Materials provided below:

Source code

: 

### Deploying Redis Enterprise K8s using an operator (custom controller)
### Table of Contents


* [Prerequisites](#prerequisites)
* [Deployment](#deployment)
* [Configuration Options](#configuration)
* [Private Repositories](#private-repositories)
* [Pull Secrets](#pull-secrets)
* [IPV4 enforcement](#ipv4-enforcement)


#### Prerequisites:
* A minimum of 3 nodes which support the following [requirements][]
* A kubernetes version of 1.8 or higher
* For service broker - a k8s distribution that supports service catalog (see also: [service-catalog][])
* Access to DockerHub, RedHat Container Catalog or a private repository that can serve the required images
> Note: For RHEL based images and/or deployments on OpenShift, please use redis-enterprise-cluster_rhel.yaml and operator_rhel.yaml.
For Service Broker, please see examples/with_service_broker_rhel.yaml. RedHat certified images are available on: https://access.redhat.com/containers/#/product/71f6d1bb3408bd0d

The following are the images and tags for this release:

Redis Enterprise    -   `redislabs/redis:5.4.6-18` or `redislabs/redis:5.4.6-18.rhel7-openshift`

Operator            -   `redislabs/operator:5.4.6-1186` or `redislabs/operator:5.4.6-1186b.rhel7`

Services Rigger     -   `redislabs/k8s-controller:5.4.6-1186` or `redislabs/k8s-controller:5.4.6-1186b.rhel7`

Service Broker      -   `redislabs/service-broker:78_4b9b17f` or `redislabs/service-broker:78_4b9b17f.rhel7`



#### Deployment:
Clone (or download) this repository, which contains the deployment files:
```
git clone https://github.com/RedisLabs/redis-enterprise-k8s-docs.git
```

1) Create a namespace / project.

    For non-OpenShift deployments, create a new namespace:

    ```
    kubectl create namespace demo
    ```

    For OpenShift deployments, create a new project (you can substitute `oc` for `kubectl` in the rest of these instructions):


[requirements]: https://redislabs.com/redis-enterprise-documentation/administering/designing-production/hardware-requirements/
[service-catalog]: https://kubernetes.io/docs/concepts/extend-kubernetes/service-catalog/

End of Materials provided.

Task to carry out ▸ What you write must be the entries restated word for word, from the opening line through the one holding "For Service Broker, please", with nothing else.

Answer box ▸
Source code

: 

### Deploying Redis Enterprise K8s using an operator (custom controller)
### Table of Contents


* [Prerequisites](#prerequisites)
* [Deployment](#deployment)
* [Configuration Options](#configuration)
* [Private Repositories](#private-repositories)
* [Pull Secrets](#pull-secrets)
* [IPV4 enforcement](#ipv4-enforcement)


#### Prerequisites:
* A minimum of 3 nodes which support the following [requirements][]
* A kubernetes version of 1.8 or higher
* For service broker - a k8s distribution that supports service catalog (see also: [service-catalog][])
* Access to DockerHub, RedHat Container Catalog or a private repository that can serve the required images
> Note: For RHEL based images and/or deployments on OpenShift, please use redis-enterprise-cluster_rhel.yaml and operator_rhel.yaml.
For Service Broker, please see examples/with_service_broker_rhel.yaml. RedHat certified images are available on: https://access.redhat.com/containers/#/product/71f6d1bb3408bd0d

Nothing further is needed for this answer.